*** Opening of EXERCISE INPUT ***

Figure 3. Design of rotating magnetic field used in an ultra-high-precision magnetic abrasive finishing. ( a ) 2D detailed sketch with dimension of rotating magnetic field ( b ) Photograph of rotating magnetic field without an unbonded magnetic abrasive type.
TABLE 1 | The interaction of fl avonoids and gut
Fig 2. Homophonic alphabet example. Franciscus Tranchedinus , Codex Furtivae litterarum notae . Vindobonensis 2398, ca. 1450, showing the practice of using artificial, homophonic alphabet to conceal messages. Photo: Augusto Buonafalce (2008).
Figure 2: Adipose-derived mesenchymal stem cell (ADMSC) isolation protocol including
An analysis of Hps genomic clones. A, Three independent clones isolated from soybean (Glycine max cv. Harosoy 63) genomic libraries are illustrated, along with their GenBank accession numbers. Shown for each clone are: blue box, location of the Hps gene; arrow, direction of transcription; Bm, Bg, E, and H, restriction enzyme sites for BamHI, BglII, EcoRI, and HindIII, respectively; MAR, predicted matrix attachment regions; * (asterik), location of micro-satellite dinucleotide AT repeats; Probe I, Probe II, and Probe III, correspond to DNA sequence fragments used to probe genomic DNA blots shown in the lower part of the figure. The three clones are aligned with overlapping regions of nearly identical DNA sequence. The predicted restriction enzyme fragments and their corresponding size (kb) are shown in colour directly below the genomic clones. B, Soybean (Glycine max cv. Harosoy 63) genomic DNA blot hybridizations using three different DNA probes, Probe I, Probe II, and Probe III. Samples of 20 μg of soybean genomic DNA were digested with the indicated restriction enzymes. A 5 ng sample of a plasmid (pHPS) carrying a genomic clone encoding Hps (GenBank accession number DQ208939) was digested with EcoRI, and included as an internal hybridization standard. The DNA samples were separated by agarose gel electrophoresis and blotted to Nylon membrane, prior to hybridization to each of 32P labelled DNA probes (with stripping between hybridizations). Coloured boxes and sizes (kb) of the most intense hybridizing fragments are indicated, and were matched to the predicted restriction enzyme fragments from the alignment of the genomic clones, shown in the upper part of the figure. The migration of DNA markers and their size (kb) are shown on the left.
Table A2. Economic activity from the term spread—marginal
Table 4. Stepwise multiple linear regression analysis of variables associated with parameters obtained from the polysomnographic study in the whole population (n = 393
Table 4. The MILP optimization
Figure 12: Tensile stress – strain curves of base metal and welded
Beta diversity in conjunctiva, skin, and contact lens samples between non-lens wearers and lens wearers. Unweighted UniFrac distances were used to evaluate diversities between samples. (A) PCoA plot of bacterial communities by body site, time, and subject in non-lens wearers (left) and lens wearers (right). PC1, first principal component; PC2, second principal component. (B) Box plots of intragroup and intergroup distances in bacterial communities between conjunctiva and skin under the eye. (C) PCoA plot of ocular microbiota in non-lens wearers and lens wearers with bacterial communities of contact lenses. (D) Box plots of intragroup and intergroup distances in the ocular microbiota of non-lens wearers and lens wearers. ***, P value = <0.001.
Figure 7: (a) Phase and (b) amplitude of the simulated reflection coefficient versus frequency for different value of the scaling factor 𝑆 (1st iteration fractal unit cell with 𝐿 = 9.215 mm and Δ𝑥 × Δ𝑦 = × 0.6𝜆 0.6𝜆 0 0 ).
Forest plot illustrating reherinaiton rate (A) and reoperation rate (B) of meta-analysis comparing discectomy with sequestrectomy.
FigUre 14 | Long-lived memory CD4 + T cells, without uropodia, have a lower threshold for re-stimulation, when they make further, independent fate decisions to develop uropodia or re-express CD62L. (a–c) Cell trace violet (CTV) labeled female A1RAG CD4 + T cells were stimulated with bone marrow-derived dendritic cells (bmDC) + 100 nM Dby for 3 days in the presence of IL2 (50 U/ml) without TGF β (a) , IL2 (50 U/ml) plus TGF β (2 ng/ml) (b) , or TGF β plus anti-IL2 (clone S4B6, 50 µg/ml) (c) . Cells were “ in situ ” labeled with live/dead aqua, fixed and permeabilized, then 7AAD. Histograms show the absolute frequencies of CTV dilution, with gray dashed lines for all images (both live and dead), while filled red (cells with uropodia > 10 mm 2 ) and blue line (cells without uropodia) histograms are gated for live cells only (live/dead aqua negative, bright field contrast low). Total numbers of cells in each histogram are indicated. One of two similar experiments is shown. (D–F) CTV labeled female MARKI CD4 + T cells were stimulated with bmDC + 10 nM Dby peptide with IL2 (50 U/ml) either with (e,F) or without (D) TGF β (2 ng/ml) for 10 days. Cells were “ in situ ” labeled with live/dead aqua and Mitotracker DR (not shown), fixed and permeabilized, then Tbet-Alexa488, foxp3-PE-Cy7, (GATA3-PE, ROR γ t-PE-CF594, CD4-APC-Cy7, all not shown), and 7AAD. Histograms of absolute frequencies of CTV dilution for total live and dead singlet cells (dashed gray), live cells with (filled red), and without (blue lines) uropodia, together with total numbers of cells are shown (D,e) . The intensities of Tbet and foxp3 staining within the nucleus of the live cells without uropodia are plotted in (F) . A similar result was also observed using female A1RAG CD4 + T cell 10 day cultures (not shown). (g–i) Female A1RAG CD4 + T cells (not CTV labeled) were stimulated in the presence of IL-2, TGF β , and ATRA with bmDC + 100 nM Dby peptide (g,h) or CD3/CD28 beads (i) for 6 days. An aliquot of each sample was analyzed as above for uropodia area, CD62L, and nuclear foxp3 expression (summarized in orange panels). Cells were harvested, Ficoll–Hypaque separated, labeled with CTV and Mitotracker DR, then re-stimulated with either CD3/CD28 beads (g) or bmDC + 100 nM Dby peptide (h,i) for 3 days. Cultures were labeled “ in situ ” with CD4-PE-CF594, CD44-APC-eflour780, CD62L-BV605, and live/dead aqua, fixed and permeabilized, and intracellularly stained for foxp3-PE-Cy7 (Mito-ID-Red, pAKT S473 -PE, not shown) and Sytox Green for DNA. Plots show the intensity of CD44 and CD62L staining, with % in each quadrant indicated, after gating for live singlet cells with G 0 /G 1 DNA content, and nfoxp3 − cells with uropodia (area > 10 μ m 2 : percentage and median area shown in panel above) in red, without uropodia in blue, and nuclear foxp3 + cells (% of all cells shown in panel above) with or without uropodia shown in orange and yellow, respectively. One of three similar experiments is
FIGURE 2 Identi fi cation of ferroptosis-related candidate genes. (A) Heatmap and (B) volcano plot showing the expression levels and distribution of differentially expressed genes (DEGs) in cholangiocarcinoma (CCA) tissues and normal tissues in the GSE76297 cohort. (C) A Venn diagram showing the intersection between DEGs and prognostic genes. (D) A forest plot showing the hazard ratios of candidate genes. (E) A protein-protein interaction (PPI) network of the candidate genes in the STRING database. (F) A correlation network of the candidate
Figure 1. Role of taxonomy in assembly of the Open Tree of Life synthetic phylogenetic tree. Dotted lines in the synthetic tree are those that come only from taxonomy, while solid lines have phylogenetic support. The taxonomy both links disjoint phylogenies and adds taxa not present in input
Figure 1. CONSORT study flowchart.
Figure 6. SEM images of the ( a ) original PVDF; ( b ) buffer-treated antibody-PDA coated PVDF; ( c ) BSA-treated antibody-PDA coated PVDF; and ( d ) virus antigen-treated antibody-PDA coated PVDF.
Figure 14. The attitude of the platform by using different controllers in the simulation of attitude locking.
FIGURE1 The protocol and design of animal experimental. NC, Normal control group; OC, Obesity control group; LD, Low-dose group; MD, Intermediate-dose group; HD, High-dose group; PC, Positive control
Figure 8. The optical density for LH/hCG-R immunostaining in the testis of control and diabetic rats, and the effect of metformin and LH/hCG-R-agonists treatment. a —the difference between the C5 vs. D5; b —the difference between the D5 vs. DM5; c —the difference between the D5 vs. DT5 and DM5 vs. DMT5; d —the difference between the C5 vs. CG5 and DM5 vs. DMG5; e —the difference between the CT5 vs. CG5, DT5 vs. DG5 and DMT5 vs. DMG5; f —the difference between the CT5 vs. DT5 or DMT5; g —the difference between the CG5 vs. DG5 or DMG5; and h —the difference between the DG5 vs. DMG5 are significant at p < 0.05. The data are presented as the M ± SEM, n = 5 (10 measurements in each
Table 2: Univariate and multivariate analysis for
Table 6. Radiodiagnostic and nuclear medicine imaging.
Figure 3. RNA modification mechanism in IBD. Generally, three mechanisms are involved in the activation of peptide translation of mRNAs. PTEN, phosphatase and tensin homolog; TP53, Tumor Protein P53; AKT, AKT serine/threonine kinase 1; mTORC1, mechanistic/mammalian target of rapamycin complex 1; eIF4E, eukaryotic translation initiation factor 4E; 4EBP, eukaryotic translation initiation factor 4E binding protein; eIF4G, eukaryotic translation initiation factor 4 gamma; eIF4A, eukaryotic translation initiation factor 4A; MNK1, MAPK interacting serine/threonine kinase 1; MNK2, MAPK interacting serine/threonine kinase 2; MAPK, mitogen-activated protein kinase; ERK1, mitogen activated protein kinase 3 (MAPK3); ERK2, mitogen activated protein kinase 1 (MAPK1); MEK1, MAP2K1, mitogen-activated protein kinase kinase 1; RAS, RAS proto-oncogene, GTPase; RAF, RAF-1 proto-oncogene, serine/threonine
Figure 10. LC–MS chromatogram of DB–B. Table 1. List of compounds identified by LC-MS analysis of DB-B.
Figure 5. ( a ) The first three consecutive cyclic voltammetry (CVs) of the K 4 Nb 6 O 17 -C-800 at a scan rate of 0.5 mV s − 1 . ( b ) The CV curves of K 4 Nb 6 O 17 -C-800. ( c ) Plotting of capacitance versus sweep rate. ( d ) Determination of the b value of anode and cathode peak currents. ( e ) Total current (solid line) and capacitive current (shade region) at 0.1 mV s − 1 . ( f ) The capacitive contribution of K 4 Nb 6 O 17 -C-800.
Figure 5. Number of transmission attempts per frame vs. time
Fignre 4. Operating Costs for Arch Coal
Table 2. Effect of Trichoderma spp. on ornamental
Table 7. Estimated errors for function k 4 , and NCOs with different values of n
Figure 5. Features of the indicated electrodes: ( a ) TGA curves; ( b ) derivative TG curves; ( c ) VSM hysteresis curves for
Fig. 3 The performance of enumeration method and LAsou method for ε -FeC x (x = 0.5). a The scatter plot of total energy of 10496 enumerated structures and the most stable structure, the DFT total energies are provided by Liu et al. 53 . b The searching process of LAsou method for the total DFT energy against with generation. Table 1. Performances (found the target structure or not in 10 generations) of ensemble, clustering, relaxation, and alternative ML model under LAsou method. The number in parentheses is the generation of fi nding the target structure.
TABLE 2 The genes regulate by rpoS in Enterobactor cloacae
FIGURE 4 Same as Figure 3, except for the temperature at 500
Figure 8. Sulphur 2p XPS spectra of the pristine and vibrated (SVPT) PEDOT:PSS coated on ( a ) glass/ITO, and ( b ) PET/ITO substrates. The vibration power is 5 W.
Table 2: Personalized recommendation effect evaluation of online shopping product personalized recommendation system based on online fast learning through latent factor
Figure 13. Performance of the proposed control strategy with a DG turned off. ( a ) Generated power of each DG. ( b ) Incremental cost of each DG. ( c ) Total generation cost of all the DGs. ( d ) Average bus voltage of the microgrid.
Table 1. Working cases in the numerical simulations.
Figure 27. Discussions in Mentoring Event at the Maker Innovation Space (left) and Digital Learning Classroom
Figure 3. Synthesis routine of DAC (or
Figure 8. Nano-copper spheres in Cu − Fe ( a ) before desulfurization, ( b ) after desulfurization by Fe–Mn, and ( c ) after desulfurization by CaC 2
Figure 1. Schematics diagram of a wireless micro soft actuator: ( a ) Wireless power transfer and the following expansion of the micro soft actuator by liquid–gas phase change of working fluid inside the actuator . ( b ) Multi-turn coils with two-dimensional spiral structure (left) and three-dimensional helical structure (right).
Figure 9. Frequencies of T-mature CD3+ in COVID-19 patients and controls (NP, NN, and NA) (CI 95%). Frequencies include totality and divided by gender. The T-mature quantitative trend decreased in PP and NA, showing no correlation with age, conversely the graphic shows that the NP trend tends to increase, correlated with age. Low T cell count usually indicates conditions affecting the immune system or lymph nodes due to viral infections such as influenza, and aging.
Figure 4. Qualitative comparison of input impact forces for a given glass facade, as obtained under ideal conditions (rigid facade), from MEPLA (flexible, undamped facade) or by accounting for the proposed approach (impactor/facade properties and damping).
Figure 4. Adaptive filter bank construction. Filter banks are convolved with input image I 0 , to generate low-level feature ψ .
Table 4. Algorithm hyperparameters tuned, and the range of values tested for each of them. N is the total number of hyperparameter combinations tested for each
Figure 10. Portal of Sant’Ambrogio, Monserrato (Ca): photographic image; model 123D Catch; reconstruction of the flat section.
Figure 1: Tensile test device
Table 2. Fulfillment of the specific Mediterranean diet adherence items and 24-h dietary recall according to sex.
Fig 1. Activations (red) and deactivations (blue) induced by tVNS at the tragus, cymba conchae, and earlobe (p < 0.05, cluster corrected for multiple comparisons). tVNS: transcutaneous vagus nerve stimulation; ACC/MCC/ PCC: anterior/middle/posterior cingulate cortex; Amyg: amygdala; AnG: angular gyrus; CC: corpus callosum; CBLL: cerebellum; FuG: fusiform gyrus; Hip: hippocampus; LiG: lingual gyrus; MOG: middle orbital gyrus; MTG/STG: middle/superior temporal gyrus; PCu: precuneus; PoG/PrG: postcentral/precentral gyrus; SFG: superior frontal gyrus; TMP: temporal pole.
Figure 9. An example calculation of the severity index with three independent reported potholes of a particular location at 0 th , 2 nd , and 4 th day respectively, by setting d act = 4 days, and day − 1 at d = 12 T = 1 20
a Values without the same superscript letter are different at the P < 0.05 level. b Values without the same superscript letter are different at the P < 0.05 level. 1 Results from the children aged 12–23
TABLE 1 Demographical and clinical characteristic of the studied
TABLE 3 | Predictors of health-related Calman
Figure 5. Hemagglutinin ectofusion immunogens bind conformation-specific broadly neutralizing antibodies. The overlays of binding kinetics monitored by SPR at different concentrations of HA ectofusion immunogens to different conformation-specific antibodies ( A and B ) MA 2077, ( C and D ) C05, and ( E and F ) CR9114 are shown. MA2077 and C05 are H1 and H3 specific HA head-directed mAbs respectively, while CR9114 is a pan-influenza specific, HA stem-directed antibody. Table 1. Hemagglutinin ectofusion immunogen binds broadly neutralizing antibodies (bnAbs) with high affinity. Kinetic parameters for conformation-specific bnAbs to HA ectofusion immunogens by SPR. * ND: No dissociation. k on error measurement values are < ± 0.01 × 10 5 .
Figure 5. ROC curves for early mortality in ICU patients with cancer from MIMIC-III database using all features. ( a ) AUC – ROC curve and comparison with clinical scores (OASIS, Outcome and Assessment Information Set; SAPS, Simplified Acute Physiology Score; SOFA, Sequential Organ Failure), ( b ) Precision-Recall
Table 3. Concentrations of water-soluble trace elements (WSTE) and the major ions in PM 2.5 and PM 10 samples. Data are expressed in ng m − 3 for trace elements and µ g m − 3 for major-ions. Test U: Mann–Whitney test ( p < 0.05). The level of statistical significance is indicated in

*** Close of EXERCISE INPUT ***

Print the lines above from the one with "Figure 5. Number" through the one with "Figure 5. Features", both included, exactly as written and nothing more.

--- TASK RESULT ---
Figure 5. Number of transmission attempts per frame vs. time
Fignre 4. Operating Costs for Arch Coal
Table 2. Effect of Trichoderma spp. on ornamental
Table 7. Estimated errors for function k 4 , and NCOs with different values of n
Figure 5. Features of the indicated electrodes: ( a ) TGA curves; ( b ) derivative TG curves; ( c ) VSM hysteresis curves for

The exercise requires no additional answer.